The book, which took about two years longer to write than Bissinger thought it would, covers a lot of territory: Buzz's relationship with his parents, their deaths, parenting special-needs children, parenting any child, his divorce from Zach's mother, custody arrangements, guilt, siblings, letting expectations and disappointments unfairly define your relationships. He says his experience with Zach holds lessons for any parent.

"Your kids are not there to make you look good and to certify you," he says . "And trust me, a lot of my friends are that way. It did upset me when people would meet Zach and say, 'He's doing great, it's great he's bagging groceries.' And that's true, but I also said to myself, 'You wouldn't want your kid to do that in a thousand years, because that's what he's going to be doing the rest of his life.' "

Just like any child, it is Zach's willingness to humor his dad in all his ridiculousness that may be his ultimate expression of love. Bissinger says that while his own definition of success has been hard to shake, his definition of character has changed. "I always thought it was intellect, or how much money you make or how successful you are," he said. "But to me, character is the ability to take whatever you have, make the most of it, and create a life for yourself. Zach has really done that."

Zach would much prefer to banter about people he knows at the newspapers — "Do you know Wendy Ruderman — yeah, she's going to the New York Times." Truly, The Inquirer and Daily News are his home team. He puts in eight hours a week as a clerk. But Zach will talk about the trip as well. He has only read parts of the book, the back cover, a few selected sections, and his two pages of acknowledgments, dictated to his father, which begin "Well I am thankful for all the people in the world who have done so much for me."

Asked how his dad was on the trip, he replied, "Good. He did good." Then he said, "He wanted to do it. He wanted me to learn something new."

"Remember all the times you took care of me?" Buzz asked him.

"Yeah."

"Like what times?"

"I took care of you when you were mad."

It was the dialogue, which Buzz compares at times to Waiting for Godot absurdism, with Buzz going in one direction, Zach in another, that ultimately provided the key to the book's narrative.
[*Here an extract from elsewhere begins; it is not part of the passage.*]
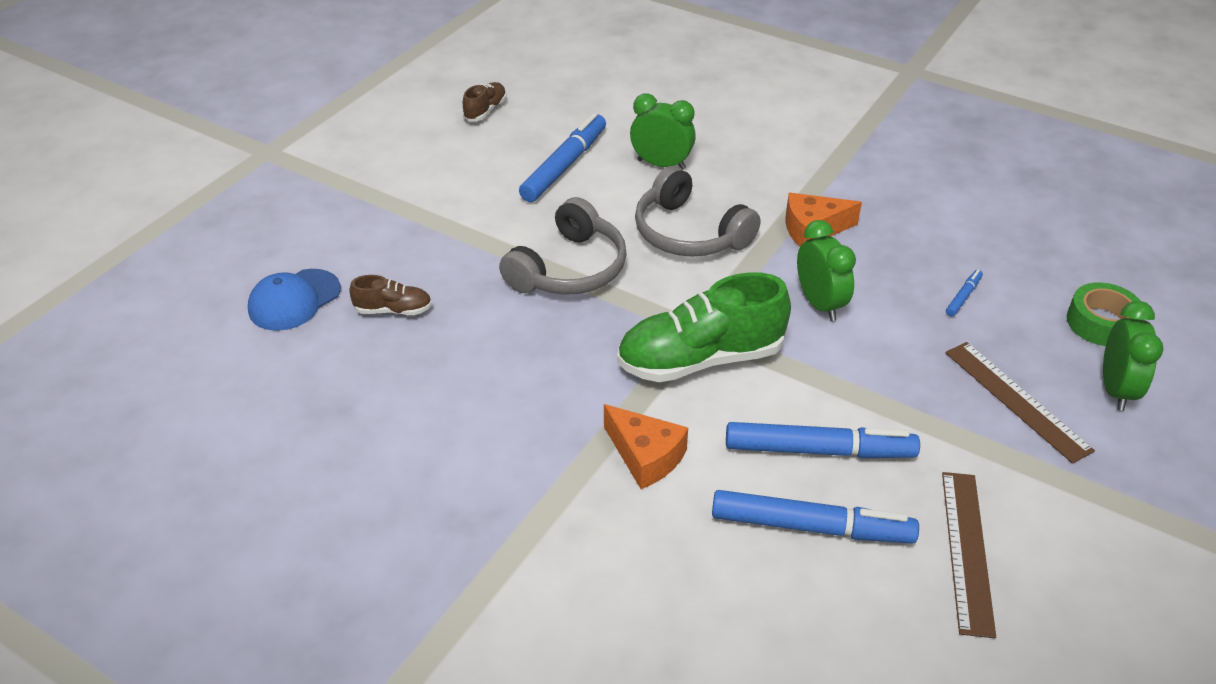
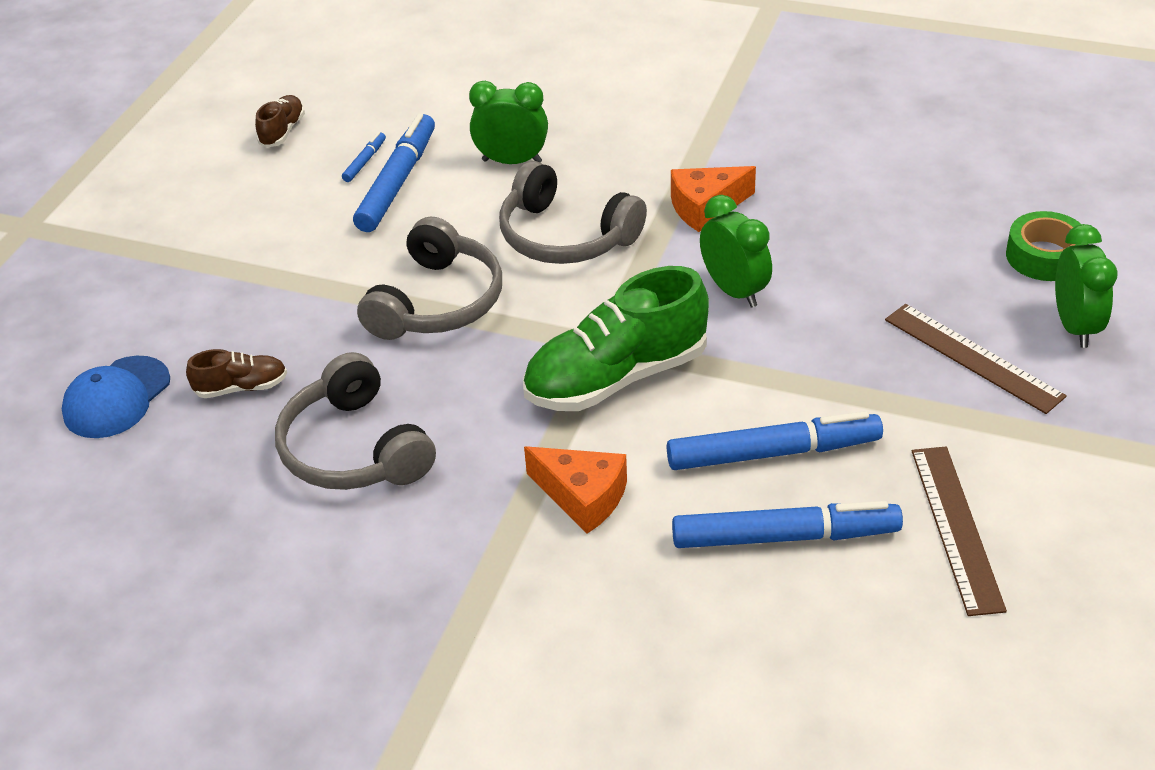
camera: 10 degrees left, 0 degrees up
(468, 378) = (354, 449): none -> grey headphones
(963, 297) = (890, 254): blue marker -> blue marker (364, 162)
Easy to dismiss for its rapid-fire questions and focus on names and dates, Buzz discovered that Zach had a lot more going on in those tropes.

"It's not like he expounds upon things," Buzz said. "He has this intuition about life. He would just say things that would crack me up. He was observant. It's interesting that it takes someone with trace brain damage who has no jealousy, no sense of competition. He's optimistic, wishes for the best in everyone, and tells the truth. You know, the rest of us, we're just the opposite."

While Buzz doesn't get the epic Vegas night he hopes for, Zach does drink a beer with friends in Odessa, Texas, where Buzz lived while he was writing Friday Night Lights and where many in town still hold a grudge against him. It is Zach's favorite place, the place he says he would return to. It was also the place he ditched Buzz for a night, to stay over with a family. Buzz sees that as evidence that his son, against all odds, is maturing. They are close to a decision Buzz calls wrenching: whether to let Zach live away from either his mom or dad, in a group home. Zach says he's not sure.

It was a bungee ride at an amusement park that provided the turning point of the narrative, the two lassoed together for a terrifying ride (Zach loves rides). Bissinger says he achieved a monumental bond with Zach that transformed the trip and the relationship. Zach, of course, will never forget it because he forgets nothing. But neither will Buzz.

"It was beautiful," Buzz recalled. "It was physically beautiful, it was spiritually beautiful. It was sort of the most intimate I'd ever felt with him. We were really clutching each other. I mean, we really needed each other. And that was a unique feeling for me."